Location
Bangor University
An International Conference to be held at Bangor University, North Wales 4th-6th July 2017.
In 1967, amidst the dying embers of the old studio system, two films were released that extinguished them apparently for good. Bonnie and Clyde and The Graduate suggested the nascent promise of an American New Wave, as directors were emboldened by the collapse of the Production Code; inspired by the stylistic flourishes and narrative seriousness of their European counterparts; carried along by the youthful revolutionary fervour embodied by the optimism of the Civil Rights Movement and protests against the Vietnam War, and granted a creative freedom unheard of in Hollywood as producers and executives floundered desperately for the next big hit after a series of costly flops. Arguably, The American New Wave lasted only thirteen years, flaming out in spectacular fashion with the financial disaster of Michael Cimino’s Heaven’s Gate.The seeds of its demise were sewn even earlier. The blockbuster successes of Jaws (Steven Spielberg, 1975) and Star Wars (George Lucas, 1977) suggested that the following decade would be defined by film entertainment altogether more traditional in which ‘New Hollywood’ (as the New Wave was often known) took a shape distinctly similar to the old, albeit dominated by new technologies and styles. An American ‘auteur’ cinema, it seems, would be consigned to the dustbin of history.
While only very few American New Wave directors have enjoyed long and successful careers – it is difficult to name more than perhaps Martin Scorsese, Woody Allen, Mike Nichols, Robert Altman and Steven Spielberg (himself belonging more to the latter period than the former) who continued to enjoy something approaching mainstream success after 1980 – there are several who continue to do interesting, complex work in the margins of American film production, such as William Friedkin (Bug, Killer Joe), Francis Ford Coppola (Youth Without Youth, Twixt, Tetro) and Terrence Malick (The Tree of Life, To the Wonder).

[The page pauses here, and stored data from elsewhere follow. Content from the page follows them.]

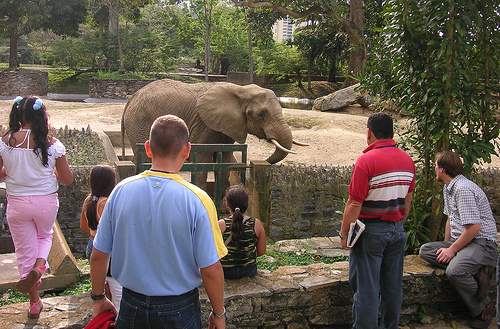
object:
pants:
[5, 192, 59, 286]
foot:
[14, 260, 43, 317]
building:
[272, 18, 318, 43]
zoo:
[0, 0, 500, 329]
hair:
[222, 185, 249, 242]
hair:
[84, 165, 115, 231]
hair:
[2, 97, 51, 168]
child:
[217, 185, 265, 280]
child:
[79, 165, 120, 277]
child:
[0, 95, 73, 318]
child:
[89, 114, 225, 329]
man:
[338, 113, 416, 329]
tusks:
[293, 139, 310, 146]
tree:
[408, 0, 498, 151]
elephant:
[121, 79, 311, 214]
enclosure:
[1, 62, 500, 241]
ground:
[308, 115, 358, 163]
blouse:
[0, 129, 67, 197]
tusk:
[271, 139, 298, 154]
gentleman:
[419, 151, 499, 329]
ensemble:
[418, 237, 498, 318]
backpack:
[84, 310, 118, 328]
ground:
[208, 72, 229, 82]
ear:
[195, 81, 247, 144]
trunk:
[266, 119, 293, 164]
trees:
[0, 0, 89, 87]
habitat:
[0, 60, 500, 237]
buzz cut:
[149, 115, 190, 161]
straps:
[82, 310, 116, 329]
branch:
[192, 3, 212, 31]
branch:
[340, 4, 367, 88]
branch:
[13, 5, 40, 18]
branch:
[385, 1, 442, 29]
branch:
[118, 1, 146, 27]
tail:
[121, 92, 136, 161]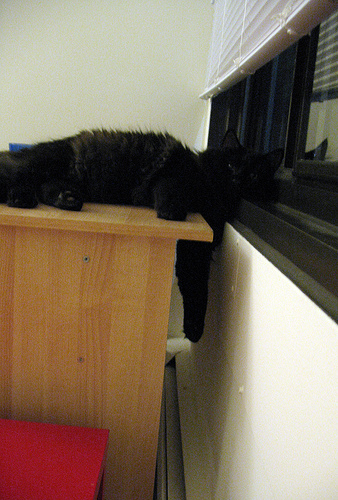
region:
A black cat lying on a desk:
[6, 122, 275, 346]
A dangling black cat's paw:
[175, 240, 217, 345]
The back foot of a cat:
[50, 185, 88, 213]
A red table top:
[2, 414, 114, 498]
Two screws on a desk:
[74, 250, 93, 365]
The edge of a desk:
[5, 212, 216, 245]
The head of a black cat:
[201, 124, 291, 215]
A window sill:
[228, 194, 337, 324]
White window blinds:
[195, 2, 336, 103]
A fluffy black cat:
[1, 120, 283, 347]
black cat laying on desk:
[12, 113, 270, 216]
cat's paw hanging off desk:
[178, 237, 203, 342]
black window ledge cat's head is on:
[207, 155, 337, 292]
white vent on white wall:
[164, 331, 196, 499]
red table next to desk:
[1, 416, 112, 499]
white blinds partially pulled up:
[204, 2, 336, 99]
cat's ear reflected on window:
[298, 138, 328, 161]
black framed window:
[208, 51, 330, 304]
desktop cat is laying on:
[0, 193, 219, 244]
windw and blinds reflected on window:
[285, 48, 336, 172]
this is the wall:
[83, 15, 170, 72]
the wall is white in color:
[34, 5, 107, 61]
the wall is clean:
[39, 13, 106, 63]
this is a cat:
[1, 127, 283, 221]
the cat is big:
[7, 132, 289, 220]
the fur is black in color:
[93, 146, 138, 166]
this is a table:
[2, 205, 163, 498]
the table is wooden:
[9, 248, 142, 368]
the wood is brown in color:
[72, 306, 118, 325]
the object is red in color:
[7, 425, 67, 497]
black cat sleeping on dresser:
[12, 126, 236, 214]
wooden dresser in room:
[19, 213, 256, 486]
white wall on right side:
[195, 258, 335, 472]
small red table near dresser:
[1, 425, 121, 491]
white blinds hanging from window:
[204, 5, 335, 84]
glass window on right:
[246, 54, 333, 161]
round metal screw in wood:
[80, 255, 95, 266]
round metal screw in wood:
[70, 353, 93, 366]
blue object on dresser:
[7, 136, 32, 154]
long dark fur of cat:
[91, 111, 165, 156]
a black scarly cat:
[8, 133, 259, 188]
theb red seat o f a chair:
[0, 420, 108, 498]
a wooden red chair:
[1, 423, 110, 498]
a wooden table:
[36, 230, 139, 295]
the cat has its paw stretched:
[174, 159, 227, 339]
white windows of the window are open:
[219, 3, 309, 81]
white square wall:
[211, 386, 298, 471]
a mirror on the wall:
[298, 91, 337, 161]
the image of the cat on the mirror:
[302, 131, 328, 159]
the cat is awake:
[191, 157, 275, 207]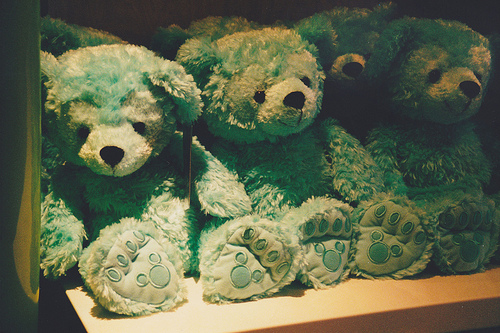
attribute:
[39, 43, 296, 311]
teddy bear — blue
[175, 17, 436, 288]
teddy bear — blue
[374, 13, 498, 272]
teddy bear — blue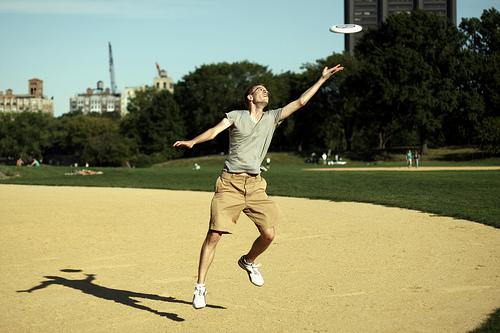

Several of the classical genres, which The American New Wave ‘revised’ to take into account changing political and aesthetic concerns, continue to enjoy revivals inspired by this legacy, such as the Western (The Assassination of Jesse James by the Coward Robert Ford, Slow West, Meek’s Cutoff, to name but a few), while others that the New Wave arguably created, like the paranoid conspiracy thriller, are now part of the cultural landscape of film and television.Furthermore, it is arguable that the belief in creative freedom, personal expression and autonomy which The American New Wave inspired continues to be felt within American independent cinema, with Wes Anderson, Quentin Tarantino, Richard Linklater, Kelly Reichardt, Jeff Nichols and Ava Duvernay (among many others) directing films of aesthetic and political significance on a variety of subjects.
This conference will consider The American New Wave’s cultural, political and aesthetic legacies fifty years since its birth. It will seek to look afresh at the films produced during its short lifespan and assess their continued significance. It will explore the films these directors produced in the years after 1980 to consider how far the values and ideals of the earlier period persisted or whether they were subsumed by the cultural conservatism that has dominated mainstream cinema since then. It will also investigate those filmmakers we might consider to have picked up the baton from their predecessors and pursued challenging material in more recent times.
The conference will be held from 4th-6th July 2017 at Bangor University in North Wales. It is planned to publish the proceedings. A series of complementary screenings will be held at our new Pontio Arts and Innovation Centre.